## Work request
Every line below must come back exactly as it stands, with the images omitted.

Transcribed page contents:
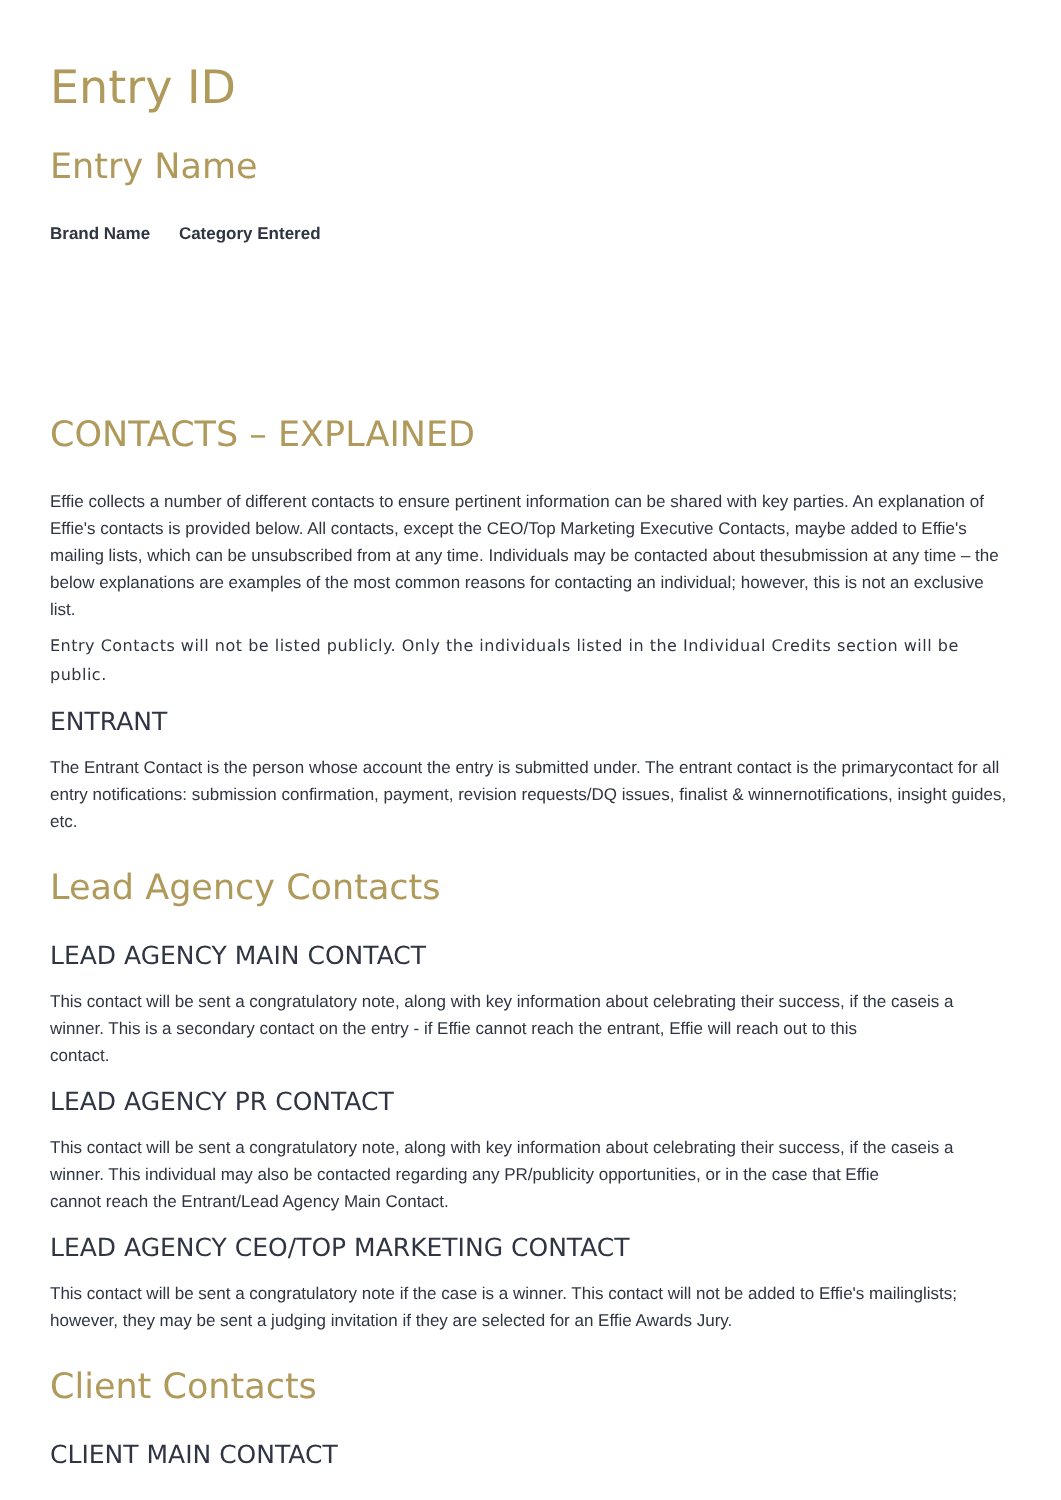Entry ID
Entry Name
Brand Name Category Entered
CONTACTS – EXPLAINED
Effie collects a number of different contacts to ensure pertinent information can be shared with key parties. An explanation of Effie's contacts is provided below. All contacts, except the CEO/Top Marketing Executive Contacts, maybe added to Effie's mailing lists, which can be unsubscribed from at any time. Individuals may be contacted about thesubmission at any time – the below explanations are examples of the most common reasons for contacting an individual; however, this is not an exclusive list.
Entry Contacts will not be listed publicly. Only the individuals listed in the Individual Credits section will be public.
ENTRANT
The Entrant Contact is the person whose account the entry is submitted under. The entrant contact is the primarycontact for all entry notifications: submission confirmation, payment, revision requests/DQ issues, finalist & winnernotifications, insight guides, etc.
Lead Agency Contacts
LEAD AGENCY MAIN CONTACT
This contact will be sent a congratulatory note, along with key information about celebrating their success, if the caseis a winner. This is a secondary contact on the entry - if Effie cannot reach the entrant, Effie will reach out to this
contact.
LEAD AGENCY PR CONTACT
This contact will be sent a congratulatory note, along with key information about celebrating their success, if the caseis a winner. This individual may also be contacted regarding any PR/publicity opportunities, or in the case that Effie
cannot reach the Entrant/Lead Agency Main Contact.
LEAD AGENCY CEO/TOP MARKETING CONTACT
This contact will be sent a congratulatory note if the case is a winner. This contact will not be added to Effie's mailinglists; however, they may be sent a judging invitation if they are selected for an Effie Awards Jury.
Client Contacts
CLIENT MAIN CONTACT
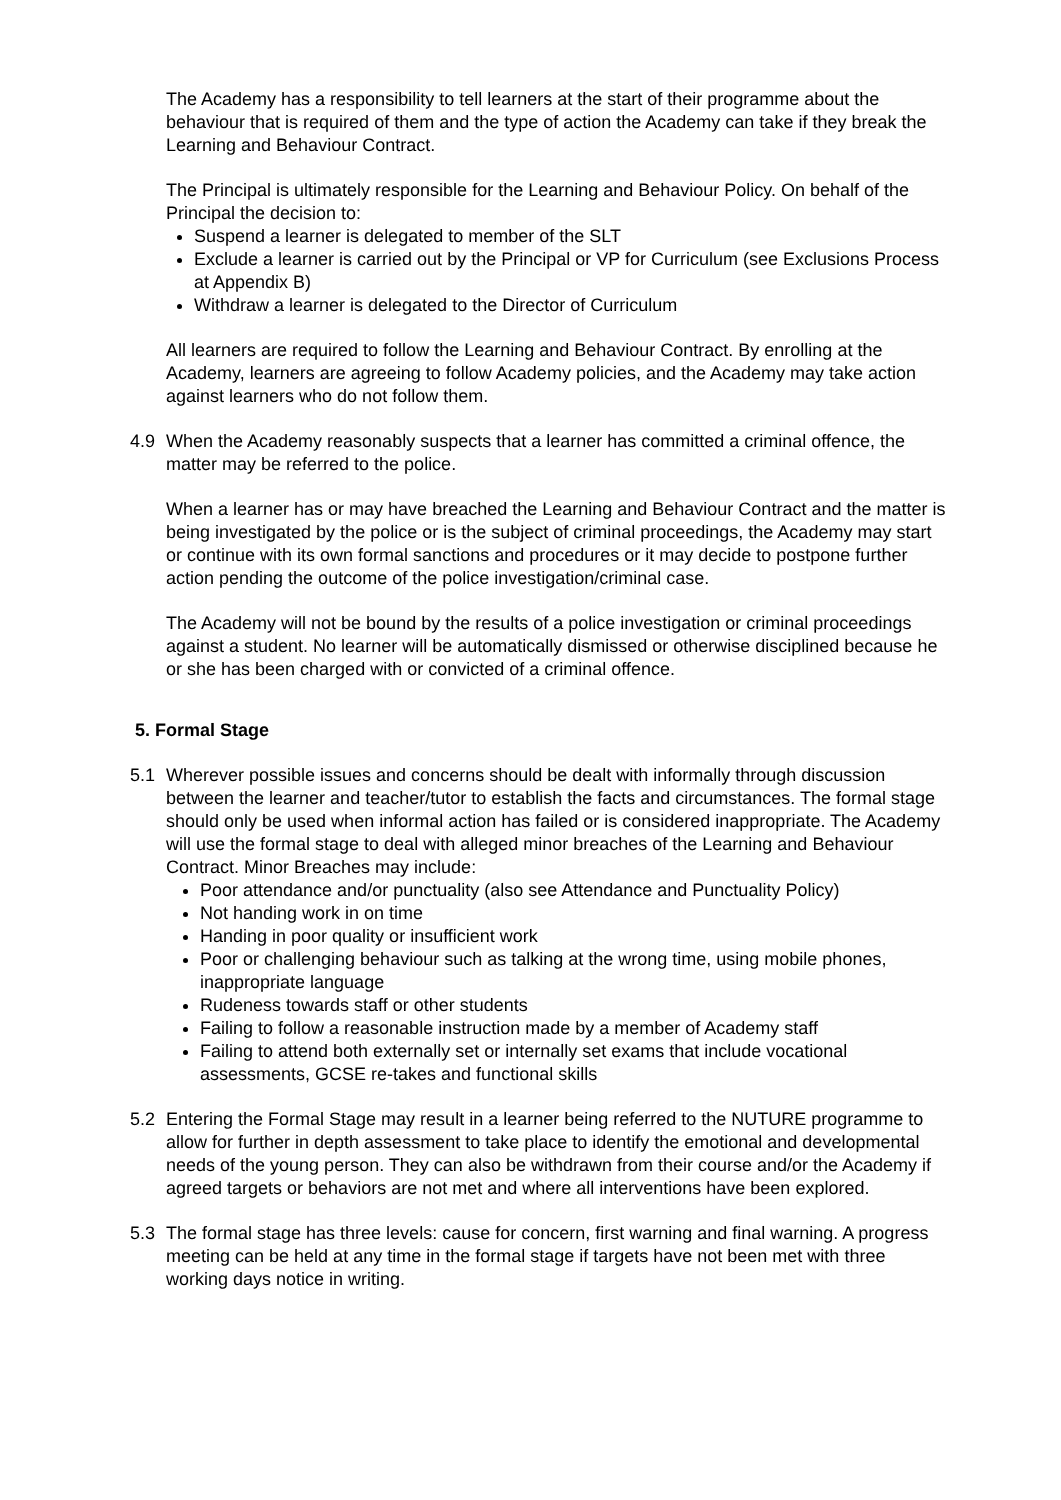The Academy has a responsibility to tell learners at the start of their programme about the behaviour that is required of them and the type of action the Academy can take if they break the Learning and Behaviour Contract.
The Principal is ultimately responsible for the Learning and Behaviour Policy. On behalf of the Principal the decision to:
Suspend a learner is delegated to member of the SLT
Exclude a learner is carried out by the Principal or VP for Curriculum (see Exclusions Process at Appendix B)
Withdraw a learner is delegated to the Director of Curriculum
All learners are required to follow the Learning and Behaviour Contract. By enrolling at the Academy, learners are agreeing to follow Academy policies, and the Academy may take action against learners who do not follow them.
4.9 When the Academy reasonably suspects that a learner has committed a criminal offence, the matter may be referred to the police.
When a learner has or may have breached the Learning and Behaviour Contract and the matter is being investigated by the police or is the subject of criminal proceedings, the Academy may start or continue with its own formal sanctions and procedures or it may decide to postpone further action pending the outcome of the police investigation/criminal case.
The Academy will not be bound by the results of a police investigation or criminal proceedings against a student. No learner will be automatically dismissed or otherwise disciplined because he or she has been charged with or convicted of a criminal offence.
5. Formal Stage
5.1 Wherever possible issues and concerns should be dealt with informally through discussion between the learner and teacher/tutor to establish the facts and circumstances. The formal stage should only be used when informal action has failed or is considered inappropriate. The Academy will use the formal stage to deal with alleged minor breaches of the Learning and Behaviour Contract. Minor Breaches may include:
Poor attendance and/or punctuality (also see Attendance and Punctuality Policy)
Not handing work in on time
Handing in poor quality or insufficient work
Poor or challenging behaviour such as talking at the wrong time, using mobile phones, inappropriate language
Rudeness towards staff or other students
Failing to follow a reasonable instruction made by a member of Academy staff
Failing to attend both externally set or internally set exams that include vocational assessments, GCSE re-takes and functional skills
5.2 Entering the Formal Stage may result in a learner being referred to the NUTURE programme to allow for further in depth assessment to take place to identify the emotional and developmental needs of the young person. They can also be withdrawn from their course and/or the Academy if agreed targets or behaviors are not met and where all interventions have been explored.
5.3 The formal stage has three levels: cause for concern, first warning and final warning. A progress meeting can be held at any time in the formal stage if targets have not been met with three working days notice in writing.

## Answer for this exercise
Entry ID
Entry Name
Brand Name Category Entered
CONTACTS – EXPLAINED
Effie collects a number of different contacts to ensure pertinent information can be shared with key parties. An explanation of Effie's contacts is provided below. All contacts, except the CEO/Top Marketing Executive Contacts, maybe added to Effie's mailing lists, which can be unsubscribed from at any time. Individuals may be contacted about thesubmission at any time – the below explanations are examples of the most common reasons for contacting an individual; however, this is not an exclusive list.
Entry Contacts will not be listed publicly. Only the individuals listed in the Individual Credits section will be public.
ENTRANT
The Entrant Contact is the person whose account the entry is submitted under. The entrant contact is the primarycontact for all entry notifications: submission confirmation, payment, revision requests/DQ issues, finalist & winnernotifications, insight guides, etc.
Lead Agency Contacts
LEAD AGENCY MAIN CONTACT
This contact will be sent a congratulatory note, along with key information about celebrating their success, if the caseis a winner. This is a secondary contact on the entry - if Effie cannot reach the entrant, Effie will reach out to this
contact.
LEAD AGENCY PR CONTACT
This contact will be sent a congratulatory note, along with key information about celebrating their success, if the caseis a winner. This individual may also be contacted regarding any PR/publicity opportunities, or in the case that Effie
cannot reach the Entrant/Lead Agency Main Contact.
LEAD AGENCY CEO/TOP MARKETING CONTACT
This contact will be sent a congratulatory note if the case is a winner. This contact will not be added to Effie's mailinglists; however, they may be sent a judging invitation if they are selected for an Effie Awards Jury.
Client Contacts
CLIENT MAIN CONTACT
The Academy has a responsibility to tell learners at the start of their programme about the behaviour that is required of them and the type of action the Academy can take if they break the Learning and Behaviour Contract.
The Principal is ultimately responsible for the Learning and Behaviour Policy. On behalf of the Principal the decision to:
Suspend a learner is delegated to member of the SLT
Exclude a learner is carried out by the Principal or VP for Curriculum (see Exclusions Process at Appendix B)
Withdraw a learner is delegated to the Director of Curriculum
All learners are required to follow the Learning and Behaviour Contract. By enrolling at the Academy, learners are agreeing to follow Academy policies, and the Academy may take action against learners who do not follow them.
4.9 When the Academy reasonably suspects that a learner has committed a criminal offence, the matter may be referred to the police.
When a learner has or may have breached the Learning and Behaviour Contract and the matter is being investigated by the police or is the subject of criminal proceedings, the Academy may start or continue with its own formal sanctions and procedures or it may decide to postpone further action pending the outcome of the police investigation/criminal case.
The Academy will not be bound by the results of a police investigation or criminal proceedings against a student. No learner will be automatically dismissed or otherwise disciplined because he or she has been charged with or convicted of a criminal offence.
5. Formal Stage
5.1 Wherever possible issues and concerns should be dealt with informally through discussion between the learner and teacher/tutor to establish the facts and circumstances. The formal stage should only be used when informal action has failed or is considered inappropriate. The Academy will use the formal stage to deal with alleged minor breaches of the Learning and Behaviour Contract. Minor Breaches may include:
Poor attendance and/or punctuality (also see Attendance and Punctuality Policy)
Not handing work in on time
Handing in poor quality or insufficient work
Poor or challenging behaviour such as talking at the wrong time, using mobile phones, inappropriate language
Rudeness towards staff or other students
Failing to follow a reasonable instruction made by a member of Academy staff
Failing to attend both externally set or internally set exams that include vocational assessments, GCSE re-takes and functional skills
5.2 Entering the Formal Stage may result in a learner being referred to the NUTURE programme to allow for further in depth assessment to take place to identify the emotional and developmental needs of the young person. They can also be withdrawn from their course and/or the Academy if agreed targets or behaviors are not met and where all interventions have been explored.
5.3 The formal stage has three levels: cause for concern, first warning and final warning. A progress meeting can be held at any time in the formal stage if targets have not been met with three working days notice in writing.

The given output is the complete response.